De nombreuses opportunités supplémentaires s’ouvrent de plus en plus dans nos villes et villages, et dans les œuvres sociales des entreprises, car « la Révolution tend à réduire à néant, à atomiser les communautés naturelles. Elle dissocie, elle désagrège, elle fait éclater les liens familiaux, culturels, nationaux. Elle dépersonnalise pour n’avoir plus affaire qu’à des individus (…) divisés, séparés, opposés7. » Mais les hommes de bonne volonté ont soif d’autre chose : le catholique social aura donc à cœur de « renouer les liens sociaux, au lieu de les briser et exercer une action coordinatrice en sens inverse de l’action révolutionnaire8 » : formation des esprits, reconstitution des liens sociaux, adaptation des institutions (et associations) à l’ordre social chrétien. Ainsi la contribution à une bibliothèque d’entreprise ou de village, ou à l’organisation d’expositions ou de fêtes historiques locales contribuera à former et enraciner les esprits, à leur faire redécouvrir les racines chrétiennes de la France. L’implication dans une conférence Saint Vincent de Paul ou de visite des malades ou dans les commissions départementales de santé, permettra de réconforter les malades ou de les protéger des dérives sociétales actuelles. La participation aux associations de village ou de quartier (sport, histoire, jeunesse, patrimoine…) permettra d’exercer une bonne influence sur les adhérents, en les aidant à développer le sens de l’effort, de l’entraide, du Beau, du Vrai et du Bien.  Des élus locaux se plaignent souvent du manque de bénévoles et souhaitent recréer du lien social, face aux ravages de l’individualisme et du consumérisme : des places sont à prendre.

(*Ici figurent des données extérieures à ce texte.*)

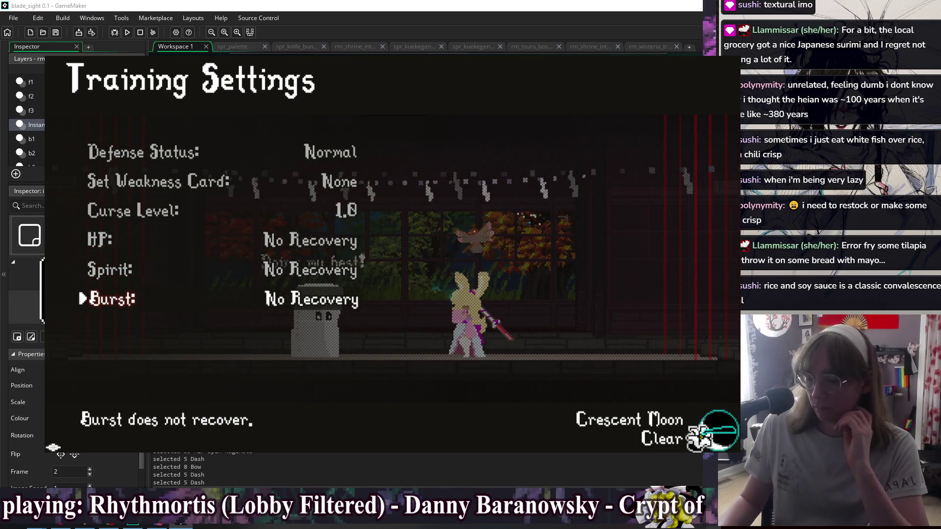
key(Up)
key(Up)
key(Down)
key(Down)
key(Up)
key(Up)
key(Down)
key(Down)
key(Up)
key(Down)
key(Down)
key(Down)
key(Up)
key(Up)
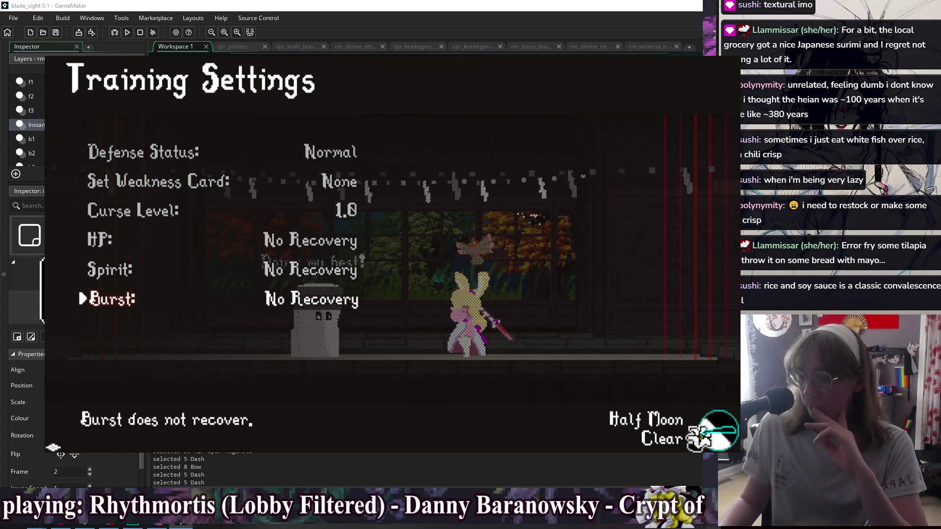
key(Up)
key(Up)
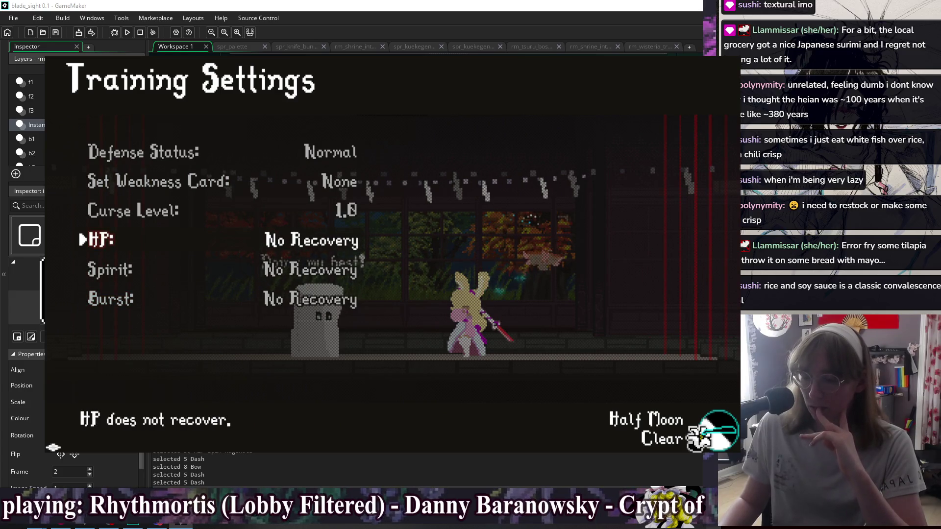
key(Down)
key(Down)
key(Up)
key(Down)
key(Down)
key(Down)
key(Up)
key(Up)
key(Up)
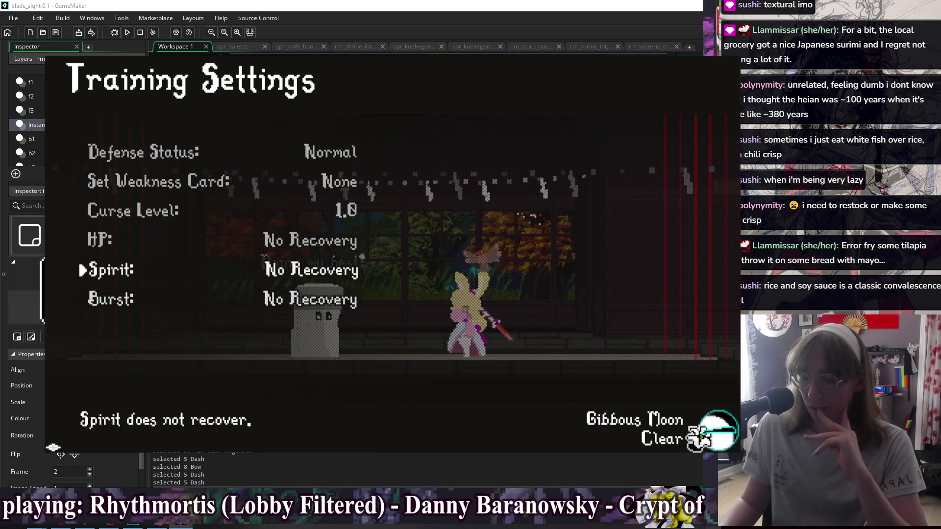
key(Down)
key(Down)
key(Down)
key(Up)
key(Up)
key(Up)
key(Down)
key(Down)
key(Up)
key(Up)
key(Down)
key(Up)
key(Up)
key(Up)
key(Up)
key(Down)
key(Down)
key(Right)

Que les paroles de Pie XII aux jeunes français résonnent dans nos cœurs : « Soyez fidèles à votre traditionnelle vocation. Jamais l’heure n’a été plus grave pour vous en imposer les devoirs. Jamais l’heure n’a été plus belle pour y répondre. Ne laissez pas passer l’heure, ne laissez pas s’étioler les dons que Dieu a adaptés à la mission qu’il vous confie ; ne les gaspillez pas, ne les profanez pas au service d’un autre idéal trompeur, inconsistant ou moins noble et moins digne de vous9 ! »

 

Hervé Lepère

1 La vie française, Père Sertillanges, O.P.

2 Idem.

3 Jean Ousset, fondateur de la Cité Catholique. Livre vivement recommandé.

4 50e anniversaire de Rerum Novarum, 1/6/1941.

5 Discours à l’Union Internationale des Ligues Féminines Catholiques, Pie XII, 1947.

6 Par exemple, le Mouvement Catholique des Familles-MCF avec 80 cercles de familles en France.

7 Doctrine d’Action Contre-Révolutionnaire ; P. Chateau-Jobert.